In contrast, Muirhead cites Trump as the reason why New Hampshire voted for Democrats for federal offices.
“I think Donald Trump drove a whole bunch of people who are willing to vote Republican out of that column at the federal level,” Muirhead said. “They didn’t want Trump supporters in Congress. They didn’t want Trump supporters in the Senate. And they didn’t want Trump in the presidency.”
New Hampshire Republicans claimed victory on Wednesday, about a day before official results were confirmed. At 1 a.m. on Wednesday, the New Hampshire GOP tweeted their projected victory in the Senate and by 9 a.m. had claimed victory in the House. Sununu, in addition to individual members of the legislature, also declared victory.
“I am pleased that Granite State voters rejected the DC style politics that had crept into the State House these last two years,” Sununu tweeted Wednesday afternoon. “I am excited to get to work with our new Republican majorities to deliver results for the people of this state.”
Dartmouth Democrats president Emery Rheam ’22 said that the change in Executive Council control would likely have important implications for Democrats. Rheam said that while blue, the body, which approves government contracts and nominations made by the governor, has blocked attempts by Sununu to appoint state Attorney General Gordon MacDonald as Chief Justice of the New Hampshire Supreme Court. She noted that MacDonald does not “have judicial experience and is pretty explicitly anti-choice when it comes to women’s reproductive rights.”
“As a woman, that’s frightening and disappointing,” Rheam said.
Although Republicans may have secured majorities for the next two years, their access to redistricting, which will occur in 2021, will have consequences that will extend throughout the 2020s. Other policies to be addressed by the Republican majority will likely include further tax cuts, with Sununu stating on Election Day that he will look at reducing business taxes.
Two days after the election, New Hampshire Public Radio reported many districts as having 100% of precincts reporting, yet many have not called a winner. Hanover town clerk Betsy McClain said could be due to delays in district-conducted verifications that have yet to be sent to the Secretary of State.

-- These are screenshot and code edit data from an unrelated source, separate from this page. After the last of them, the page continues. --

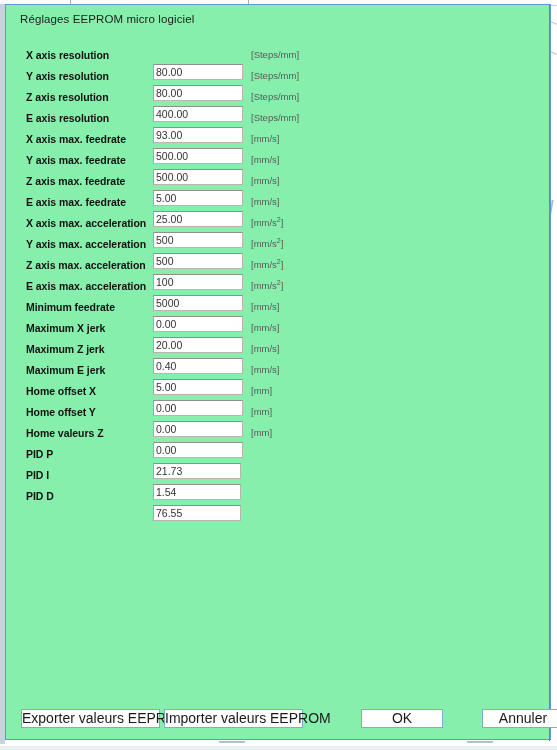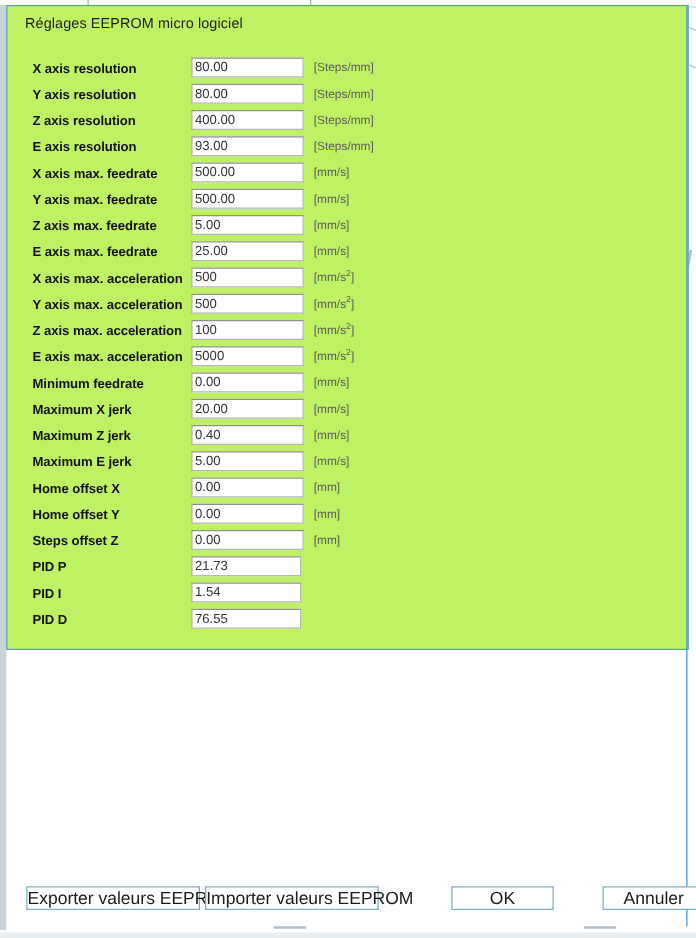--- a/index.html
+++ b/index.html
@@ -68,22 +68,22 @@
     position: absolute; left: 0; top: 4px;
     width: 5px; height: 740px; background: #c8d2d9;
   }
 
   
   .dialog {
     position: absolute;
     left: 5px;
     top: 4px;
     width: 546px;
-    height: 516px;
-    background: #bef264;
+    height: 736px;
+    background: #86efac;
     border: 1px solid #5b9bd5;
     box-sizing: border-box;
   }
   .dialog-right-accent {
     position: absolute;
     right: 0; top: 0;
     width: 1px; height: 736px;
     background: #4a90d9;
   }
 
@@ -114,21 +114,21 @@
     top: 3px;
     font-size: 10.5px;
     font-weight: bold;
     color: #111111;
     white-space: nowrap;
     letter-spacing: -0.05px;
   }
   .row .field {
     position: absolute;
     left: 147px;
-    top: 0px;
+    top: 18px;
     width: 90px;
     height: 16px;
     box-sizing: border-box;
     border: 1px solid #b6b6b6;
     border-top: 1px solid #8f8f8f;
     border-left: 1px solid #a5a5a5;
     background: #ffffff;
     font-family: "Liberation Sans", sans-serif;
     font-size: 10.5px;
     color: #333333;
@@ -286,21 +286,21 @@
         <div class="lbl">Home offset X</div>
         <input type="text" class="field" value="0.00" style="">
         <div class="unit">[mm]</div>
       </div>
       <div class="row">
         <div class="lbl">Home offset Y</div>
         <input type="text" class="field" value="0.00" style="">
         <div class="unit">[mm]</div>
       </div>
       <div class="row">
-        <div class="lbl">Steps offset Z</div>
+        <div class="lbl">Home valeurs Z</div>
         <input type="text" class="field" value="0.00" style="">
         <div class="unit">[mm]</div>
       </div>
       <div class="row wide-field">
         <div class="lbl">PID P</div>
         <input type="text" class="field" value="21.73" style="">
         <div class="unit"></div>
       </div>
       <div class="row wide-field">
         <div class="lbl">PID I</div>

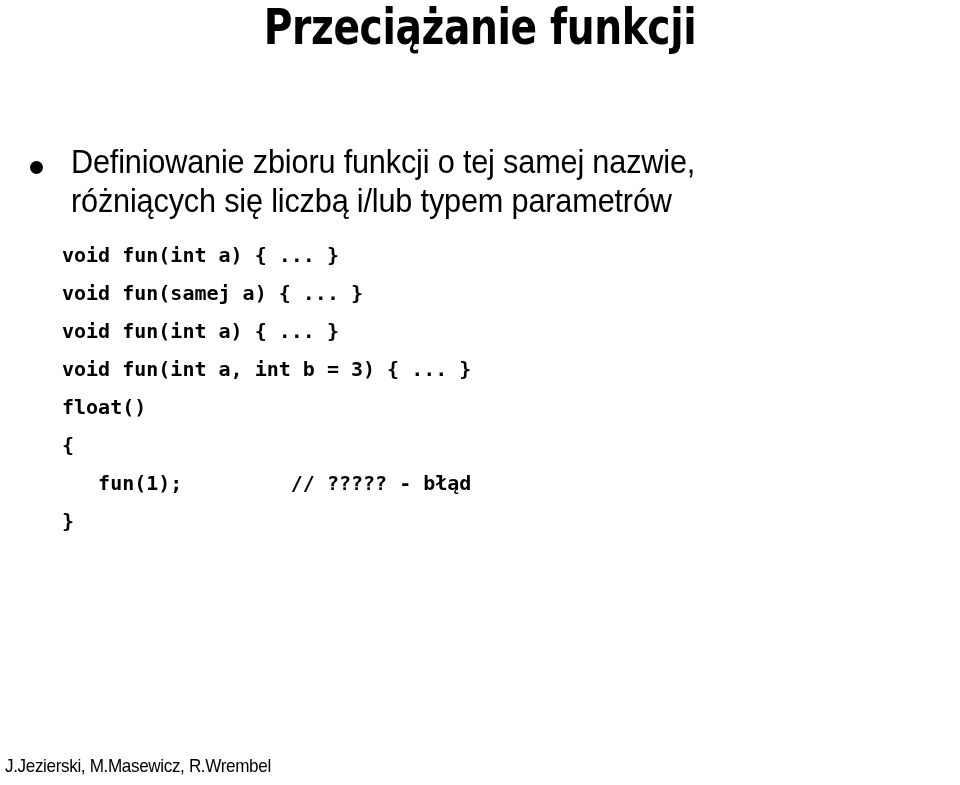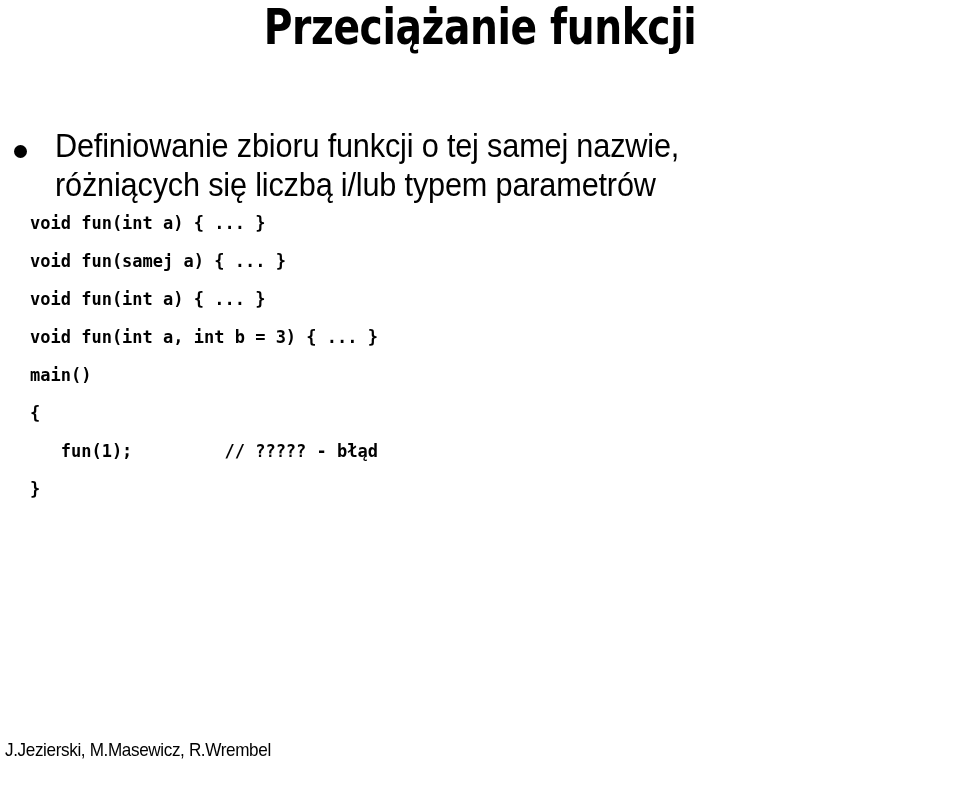--- a/index.html
+++ b/index.html
@@ -39,21 +39,21 @@
     position: absolute;
     left: 0;
     top: 126px;
     width: 960px;
   }
 
   .bullet-row {
     position: relative;
     padding-left: 55px;
     padding-right: 110px;
-    margin: 0;
+    margin: 16px;
   }
   .bullet-dot {
     position: absolute;
     left: 14px;
     top: 19px;
     width: 13px;
     height: 13px;
     border-radius: 50%;
     background: #000000;
   }
@@ -71,33 +71,33 @@
 
   
   .code-block {
     margin: 0;
     padding: 0;
   }
   .code-line {
     display: block;
     font-family: "DejaVu Sans Mono", monospace;
     font-weight: bold;
-    font-size: 17px;
+    font-size: 20px;
     line-height: 38px;
     letter-spacing: 0px;
     white-space: pre;
     color: #000000;
-    padding-left: 30px;
+    padding-left: 62px;
   }
 
   
   #footer {
     position: absolute;
     left: 0;
-    bottom: 24px;
+    bottom: 8px;
     width: 960px;
     height: 22px;
   }
   #footer-authors {
     position: absolute;
     left: 5px;
     top: 0;
     font-family: "Liberation Sans", sans-serif;
     font-size: 19px;
     line-height: 22px;
@@ -133,21 +133,21 @@
 
     <div class="code-block">
       <span class="code-line">void fun(int a) { ... }</span>
       <span class="code-line">void fun(samej a) { ... }</span>
     </div>
 
 
     <div class="code-block">
       <span class="code-line">void fun(int a) { ... }</span>
       <span class="code-line">void fun(int a, int b = 3) { ... }</span>
-      <span class="code-line">main()</span>
+      <span class="code-line">float()</span>
       <span class="code-line">{</span>
       <span class="code-line">   fun(1);         // ????? - błąd</span>
       <span class="code-line">}</span>
     </div>
 
   </div>
 
   <div id="footer">
     <span id="footer-authors">J.Jezierski, M.Masewicz, R.Wrembel</span>
     <span id="footer-page-number">5</span>

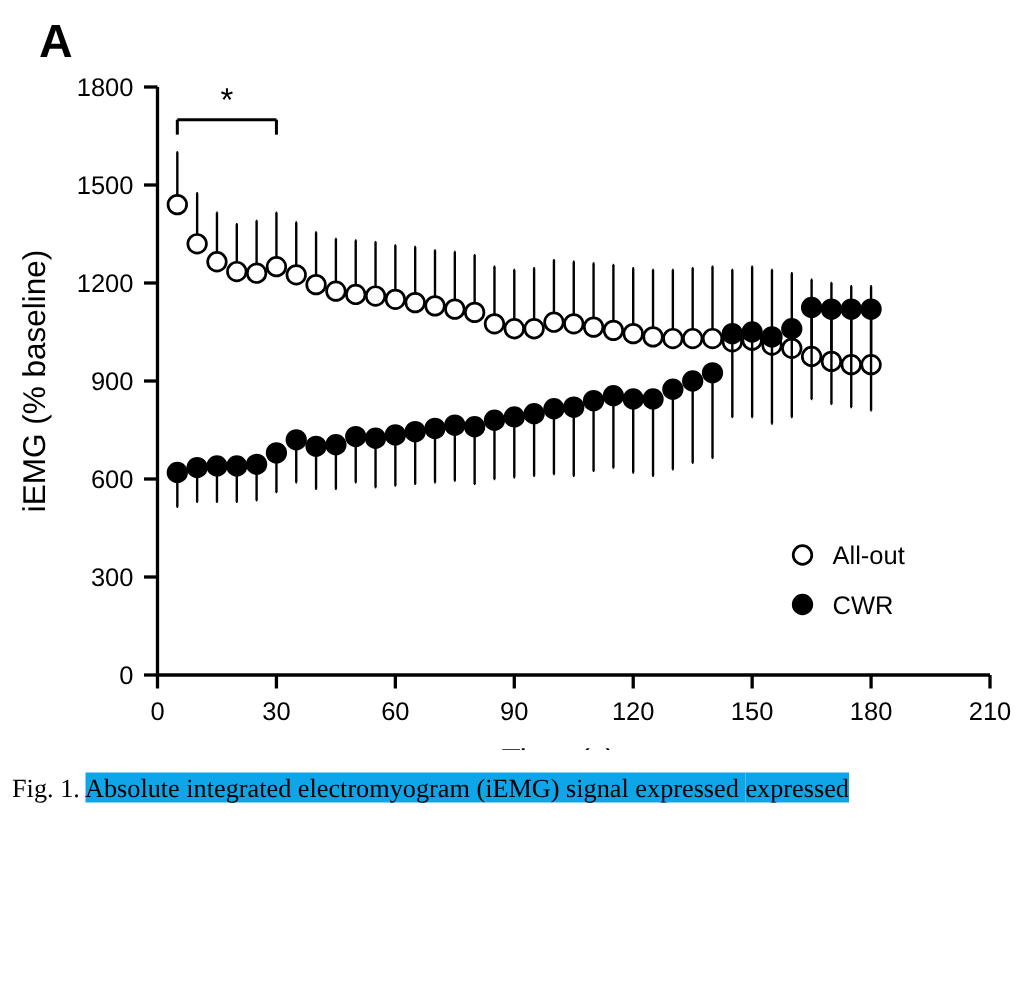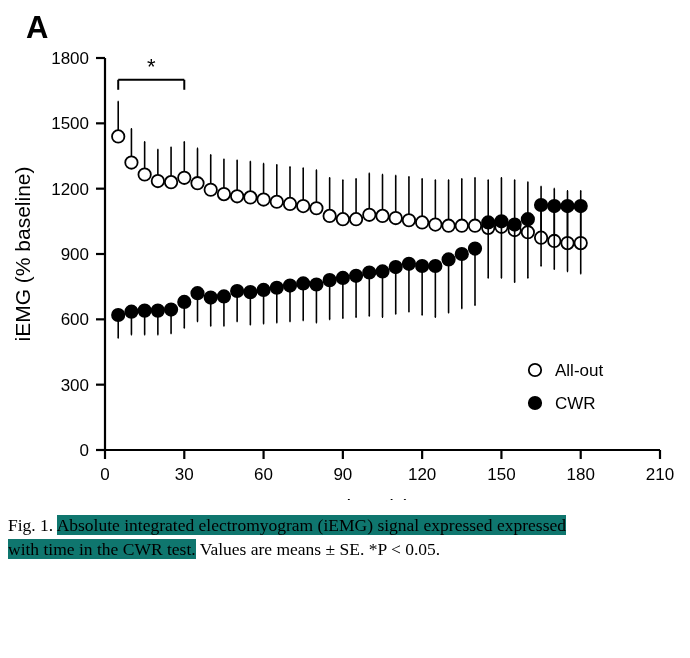--- a/index.html
+++ b/index.html
@@ -66,21 +66,21 @@
     position: absolute;
     left: 8px;
     top: 513px;
     width: 674px;
     font-family: "Liberation Serif", serif;
     font-size: 17.5px;
     line-height: 24px;
     text-align: left;
   }
   #caption .hl {
-    background: #0f766e;
+    background: #0ea5e9;
   }
   .cap-line { white-space: nowrap; }
 </style>
 </head>
 <body>
 
 <div id="figure">
 
   <div class="panel-label">A</div>
 
@@ -351,18 +351,15 @@
           <text x="555" y="369" class="legend-label">CWR</text>
         </g>
     </svg>
   </div>
 
   <div id="caption">
     <div class="cap-line">
       <span>Fig. 1.</span>
       <span class="hl">Absolute integrated electromyogram (iEMG) signal expressed </span><span class="hl">expressed</span>
     </div>
-    <div class="cap-line">
-      <span class="hl"> with time in the CWR test.</span><span> Values are means ± SE. *P &lt; 0.05.</span>
-    </div>
   </div>
 
 </div>
 
 </body></html>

McClain explained that each district must submit a “Moderator’s Worksheet” to the state to provide a three-count verification of the numbers of ballots cast to ensure that there is “no significant difference” between ballot tallies. Hanover’s Moderator’s Worksheet, for example, lists 7,178 “ballots cast,” 7,188 “voters at check-in” and 7,162 “voters at check-out,” McClain said, a result that she believes are “in a reasonable margin of error” considering the “human intervention” required for this election.
Due to the fact that New Hampshire was allowed to process absentee ballots before Election Day, McClain is “very, very doubtful” that the delay in official results is due to any additional time that would be needed to count all votes.
“My sense is the Secretary of State wants to see the same sort of reconciliation from all jurisdictions before calling the office,” she said.
The Moderator’s Worksheet stipulates that moderators submit the document to their town or ward clerks within 48 hours of the closing of the polls.